Dans le même temps, la demande n’augmente plus aussi rapidement qu’auparavant, notamment en raison des problèmes structurels et économiques qui ont frappé le plus grand importateur au monde, la Chine, ainsi que des difficultés économiques persistantes dans d’autres grandes économies.
Quelle est la différence entre la situation actuelle et celle de 1973, année du premier choc pétrolier ?
La situation est très différente aujourd’hui. En octobre 1973, les producteurs de pétrole arabes ont interrompu leurs exportations vers les pays qui soutenaient Israël pendant la guerre du Kippour. Combiné à une série de réductions de la production, l’embargo a fait presque quadrupler les prix du pétrole en l’espace de quelques mois, avant de provoquer une grave crise énergétique et économique mondiale s’en sont suivies.
À l’époque, l’OPEP produisait la moitié du pétrole mondial, plus de 50 ans plus tard, cette part est tombée à environ 36 %. De même, la part du pétrole dans le bouquet énergétique primaire mondial est également passé d’environ 50 % à environ 30 %, tandis que l’intensité pétrolière – ou le volume de pétrole nécessaire pour obtenir une unité de produit intérieur brut (PIB) – a également diminué de près de 60 %. Tous ces facteurs témoignent non seulement d’une amélioration de l’efficacité pétrolière, mais aussi d’une diminution de l’importance globale du pétrole dans la société.
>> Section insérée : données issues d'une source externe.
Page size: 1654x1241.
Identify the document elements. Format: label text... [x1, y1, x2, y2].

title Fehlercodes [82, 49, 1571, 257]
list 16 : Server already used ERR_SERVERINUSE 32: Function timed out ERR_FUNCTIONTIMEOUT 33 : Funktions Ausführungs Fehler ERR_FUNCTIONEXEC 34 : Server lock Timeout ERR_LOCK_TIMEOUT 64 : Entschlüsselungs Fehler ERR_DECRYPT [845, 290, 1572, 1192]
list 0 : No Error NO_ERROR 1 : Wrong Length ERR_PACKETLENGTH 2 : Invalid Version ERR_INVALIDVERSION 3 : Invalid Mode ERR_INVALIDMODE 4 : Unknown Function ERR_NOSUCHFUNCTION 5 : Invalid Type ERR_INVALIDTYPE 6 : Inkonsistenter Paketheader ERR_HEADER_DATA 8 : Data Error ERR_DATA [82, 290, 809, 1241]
Par ailleurs, les grands consommateurs de pétrole détiennent des stocks qui peuvent être mis sur le marché pour atténuer l’impact sur les prix et protéger les économies locales en cas de perturbations importantes de l’approvisionnement.
Qu’est-ce qui pourrait faire grimper les prix du pétrole aujourd’hui ?
Ce qui pourrait faire monter les prix en flèche aujourd’hui, ce sont des perturbations importantes et plus durables de l’approvisionnement en pétrole. C’est un scénario que nous envisageons toujours, notamment en raison de l’instabilité géopolitique actuelle, mais plusieurs forces doivent converger pour créer un choc plus durable que les hausses temporaires.